Rue du chagrin

Moi... j'aime pas flâner sur les grands boulevards
Y a tant de choses y a tant de choses, tant de choses, qu'il n'y a plus rien à voir
Ni d'enchanteur, ni d'espoir, ni de hasard. Que l'grand bazar
Qu'est-ce qu'le fraiseur de chez Citron glane encore dans cette fichu fête funèbre
Et puis est-ce l'usure de la veilleuse cette envie de fermer si tôt les yeux ? J'aime plus me coucher tard.

Moi... j'aime pas flâner sur les grands boulevard. Poètes du soir, bonsoir, noir, rideau !
J'en ai soupé, j'm'en tape. Tiens ! Mon remontant à moi, c'est la rencontre avec la lueur,
Le premier leurre, je m'en tartine tous les matins, en fais mon beurre
C'est le blues de six heures quand j'me casse, quand j'me rends au turbin.
Quand j'entre dans le Paris en attente du trop plein, celui qu'attend qu'on le gave.

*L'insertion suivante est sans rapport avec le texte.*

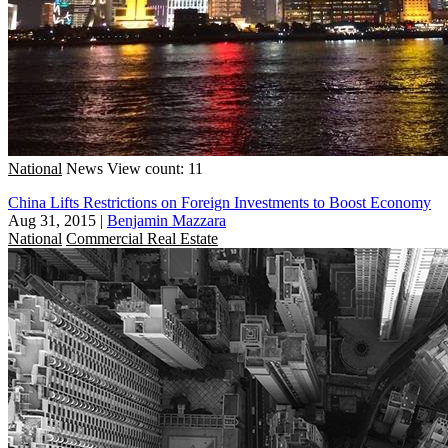
National
News
View count: 11
China Lifts Restrictions on Foreign Investments to Boost Economy
Aug 31, 2015
|
Benjamin Mazzara
National
Commercial Real Estate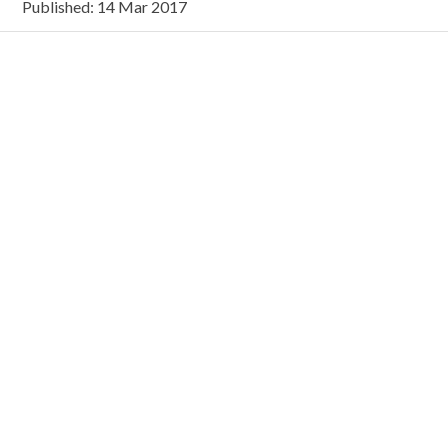
Published: 14 Mar 2017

Moi... j'aime pas flâner sur les grands boulevards,
Juste avant de prendre l'R atp, je glane les derniers tisons d'or que l'hier a laissé
Dans la nuit pas encore pieutée je râpe mes pompes, je cire constance
Je nique le bus. Je prends le temps... à pinces, à pédibus, à badines
De prendre mon pied, de l'ver la patte là où il est bon de se laisser aller
Comme mes frères les chiens... et leurs maîtres montre et laisse en mains...aux chaussons qui piétinent.

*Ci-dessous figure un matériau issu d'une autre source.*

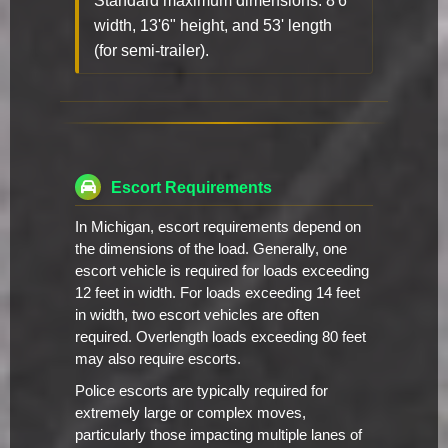
Standard maximum dimensions: 8'6"
width, 13'6" height, and 53' length
(for semi-trailer).
Escort Requirements
In Michigan, escort requirements depend on
the dimensions of the load. Generally, one
escort vehicle is required for loads exceeding
12 feet in width. For loads exceeding 14 feet
in width, two escort vehicles are often
required. Overlength loads exceeding 80 feet
may also require escorts.
Police escorts are typically required for
extremely large or complex moves,
particularly those impacting multiple lanes of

Nous... les bêtes, nous n'aimons pas flâner sur les grands boulevards...
Nous... les bêtes, la truffe endeuillée par votre goût du goudron, on traîne, on fouine, on hume
À la recherche... de failles dans le bitume. On rêve de crevasses, de crevures
À la quête d'une toison dans un sillon, d'un épi vert, de traces d'entrailles, de terre
On aime sniffer hors des grands maréchaux, flairer hors des passages pour canidés
Mais y a plus grand chose dans l'caniveau, plus grand chose à sentir ni à becqueter... Ca fait chier.

Quand j'descends, j'enquille la rue du Surmelin qui s'rine déjà de chants sereins
Nous sommes deux trois pélerins à c't'heure à qui elle appartient... sans sirène
On s'la prend, à chacun son trottoir. Moi, le défi, c'est d'défiler en plein milieu de la chaussée
Jusqu'à la première chignole qui fonce, me cible et fait tout c'qui faut pour m'effacer
J'me gare... y vient de tout déchirer... et la nuit et mon sentier... Le con !

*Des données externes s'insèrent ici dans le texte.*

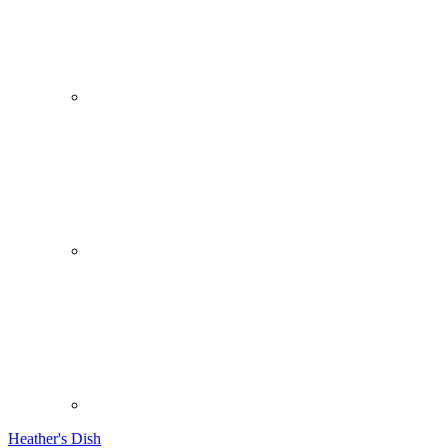
Heather's Dish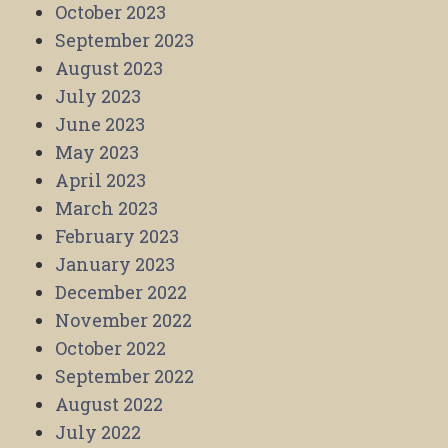
October 2023
September 2023
August 2023
July 2023
June 2023
May 2023
April 2023
March 2023
February 2023
January 2023
December 2022
November 2022
October 2022
September 2022
August 2022
July 2022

À quelle heure faut s'lever pour s'la descendre peinard tout entier ?
Toc ! Ouverte ! C'est le chinetoque qui s'échine, la toque enfoncée dans la poub verte,
Sans tuba, y nage en surface... Comment plonger la main au fond de ces cons de containers
Misère inaccessible. Faut maintenant des rallonges pour faire la manche, pour manger
Faut s'recycler, s'camoufler en rat ou en blatte pour accéder au fond des boîtes... et encore !

L'autre qui peigne sa parcelle de trottoir louche sur le biffin. Un soupçon de survie !
Je passe fissa mon chemin devant son faux air, de samba... qui indique... du balai !
Au loin, le boulevard grogne, gronde et gagne du terrain... J'peux pas freiner, y a mon train...
Y m'faut ça avant d'rejoindre mon chagrin... un sirop sans sucre, un sasse, ma p'tite rue du Surmelin
Pour noyer la journée qui va encore mettre des plombes à s'écouler. Dire qu'un jour, du temps, j'srai plus la putain.

Moi, j'aime pas flâner sur les grands boulevards, y a tant de choses, y a tant de choses,
Dans les vitrines qui dégoulinent de peaux d'chagrin... y en a tant qu'il y a plus rien
Qu'y a plus rien... qui m'désigne, qu'y a plus rien qui m'fait signe, plus rien qui m'déshabille
J'ai beau coller l'oreille, y a que dalle sous le macadam, ni pour les cabots ni pour les indiens
Y a pu qu'à s'étendre sur l'asphalte... et attendre... et s'rendormir... jusqu'à la prochaine faille.